Nasza Loteria SR - pasek na kartach artykułów

Stanislav Levy: Piwo dopiero po mistrzostwie (WYWIAD)

Jakub Guder
fot. Paweł Relikowski
- Profesjonalny futbol wymaga profesjonalnego podejścia. Jest czas pracy, czas treningu i czas wolny. Na piwo w autobusie pozwolę dopiero jak zdobędziemy mistrzostwo - mówi nowy trener Śląska Wrocław, Stanislav Levy.

Wie Pan dlaczego w poniedziałek jeden z dziennikarzy zapytał, czy zna Pan hiszpański?
Zapewne chodzi o to, jak będę rozmawiał z Diazem (uśmiech).

Niektórzy twierdzą, że to jeden z najbardziej utalentowanych napastników w naszej lidze, tylko problemem jest, jak do niego dotrzeć.
Każdy z piłkarzy jest inny, do każdego trzeba podchodzić indywidualnie. Maksymalnie wykorzystam znajomość hiszpańskiego w klubie, żeby nie było żadnych problemów.

Co Pan może o nim powiedzieć po meczu z Ruchem?
Widać, że jest dobry technicznie, ale też, że nie grał jakiś czas. Miał z tego powodu kłopoty na boisku. Jednak na tej pozycji mamy jeszcze Voskampa i Gikiewicza. U mnie w danym meczu gra 11 najlepszych na swoich pozycjach zawodników. Nieważne, jak się nazywają, jakie mają doświadczenie. Wewnętrzna rywalizacja jest ważna. Żeby każdy wiedział, że za plecami ma konkurenta do miejsca w składzie.

Jak się Panu podoba we Wrocławiu? Był Pan tutaj wcześniej?
Tutaj nie byłem. Jednak po tych kilku dniach jestem zachwycony. Jako reprezentant Czechosłowacji odwiedziłem kiedyś Warszawę.

Udało się już coś więcej zobaczyć?
Po meczu z Chorzowem chodziłem trochę po Rynku. Poniedziałek był bardzo napiętym dniem, a we wtorek pojechałem do Czech. Zapewne coś więcej zobaczę w najbliższych dniach.

• _Treść polecenia_:
Przepisz fragment wywiadu, zaczynając od słów "Tutaj nie byłem." i kończąc na słowach "w najbliższych dniach.". W przepisanym fragmencie wstaw "Kraków" w miejsce "Warszawę". Wiersze zamieszczone dalej stanowią odrębny materiał, niezwiązany z wywiadem.

Transkrypcja stron
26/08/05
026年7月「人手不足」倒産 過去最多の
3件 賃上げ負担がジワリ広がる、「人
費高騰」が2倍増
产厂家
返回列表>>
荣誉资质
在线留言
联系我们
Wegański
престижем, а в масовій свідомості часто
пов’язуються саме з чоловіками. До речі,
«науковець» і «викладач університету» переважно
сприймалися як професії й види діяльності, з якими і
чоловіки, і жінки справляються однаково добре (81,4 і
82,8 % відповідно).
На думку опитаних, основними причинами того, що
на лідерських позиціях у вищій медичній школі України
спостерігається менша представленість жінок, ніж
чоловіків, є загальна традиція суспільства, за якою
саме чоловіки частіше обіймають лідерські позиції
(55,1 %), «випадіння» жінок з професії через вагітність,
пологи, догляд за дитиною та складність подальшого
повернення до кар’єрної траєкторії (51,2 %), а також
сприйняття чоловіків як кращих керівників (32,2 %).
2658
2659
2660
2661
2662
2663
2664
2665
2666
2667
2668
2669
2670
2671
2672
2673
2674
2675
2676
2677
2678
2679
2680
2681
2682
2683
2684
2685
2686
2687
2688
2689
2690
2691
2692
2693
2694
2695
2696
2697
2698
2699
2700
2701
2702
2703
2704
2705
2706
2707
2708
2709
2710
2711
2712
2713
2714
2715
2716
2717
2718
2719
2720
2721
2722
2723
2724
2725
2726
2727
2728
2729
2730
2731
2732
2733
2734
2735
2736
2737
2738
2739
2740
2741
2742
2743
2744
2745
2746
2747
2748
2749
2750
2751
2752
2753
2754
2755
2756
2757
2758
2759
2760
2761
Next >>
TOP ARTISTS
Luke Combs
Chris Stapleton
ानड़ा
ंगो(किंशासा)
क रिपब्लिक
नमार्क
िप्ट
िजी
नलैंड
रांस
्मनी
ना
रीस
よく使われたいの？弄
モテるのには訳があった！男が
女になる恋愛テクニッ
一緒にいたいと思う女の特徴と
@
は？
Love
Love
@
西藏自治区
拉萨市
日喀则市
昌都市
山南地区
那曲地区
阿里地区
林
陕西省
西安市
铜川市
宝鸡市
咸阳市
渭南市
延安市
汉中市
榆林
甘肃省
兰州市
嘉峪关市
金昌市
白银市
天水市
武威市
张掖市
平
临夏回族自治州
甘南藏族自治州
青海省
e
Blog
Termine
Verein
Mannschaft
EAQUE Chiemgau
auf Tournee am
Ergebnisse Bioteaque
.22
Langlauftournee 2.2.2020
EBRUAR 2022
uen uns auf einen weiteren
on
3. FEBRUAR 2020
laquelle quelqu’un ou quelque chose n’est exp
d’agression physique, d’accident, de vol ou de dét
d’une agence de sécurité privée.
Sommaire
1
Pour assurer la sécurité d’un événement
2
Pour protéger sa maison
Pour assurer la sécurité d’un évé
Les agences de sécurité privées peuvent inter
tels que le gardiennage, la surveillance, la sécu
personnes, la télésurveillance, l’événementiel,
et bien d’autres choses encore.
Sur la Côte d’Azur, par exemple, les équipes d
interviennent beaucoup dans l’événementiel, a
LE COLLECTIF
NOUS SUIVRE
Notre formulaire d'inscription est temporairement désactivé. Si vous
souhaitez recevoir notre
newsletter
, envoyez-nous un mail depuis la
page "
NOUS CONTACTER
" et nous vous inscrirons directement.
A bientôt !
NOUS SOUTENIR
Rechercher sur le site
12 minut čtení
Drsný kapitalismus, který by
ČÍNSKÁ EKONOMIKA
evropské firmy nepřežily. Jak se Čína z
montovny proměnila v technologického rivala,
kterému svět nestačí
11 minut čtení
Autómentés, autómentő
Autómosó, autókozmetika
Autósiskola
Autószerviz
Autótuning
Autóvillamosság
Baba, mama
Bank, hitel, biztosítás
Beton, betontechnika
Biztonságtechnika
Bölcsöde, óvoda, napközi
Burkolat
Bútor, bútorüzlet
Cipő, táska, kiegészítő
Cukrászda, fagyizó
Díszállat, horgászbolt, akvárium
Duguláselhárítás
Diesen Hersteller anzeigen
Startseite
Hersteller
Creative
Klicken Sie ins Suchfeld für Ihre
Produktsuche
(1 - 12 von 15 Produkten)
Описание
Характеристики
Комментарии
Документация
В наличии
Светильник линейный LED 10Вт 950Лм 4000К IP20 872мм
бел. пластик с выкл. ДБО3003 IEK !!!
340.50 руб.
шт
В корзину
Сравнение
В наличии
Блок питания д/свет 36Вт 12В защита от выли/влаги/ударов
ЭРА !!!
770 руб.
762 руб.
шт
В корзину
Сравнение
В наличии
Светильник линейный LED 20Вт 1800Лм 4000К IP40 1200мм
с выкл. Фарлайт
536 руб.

• _Rozwiązanie_:
Tutaj nie byłem. Jednak po tych kilku dniach jestem zachwycony. Jako reprezentant Czechosłowacji odwiedziłem kiedyś Kraków.

Udało się już coś więcej zobaczyć?
Po meczu z Chorzowem chodziłem trochę po Rynku. Poniedziałek był bardzo napiętym dniem, a we wtorek pojechałem do Czech. Zapewne coś więcej zobaczę w najbliższych dniach.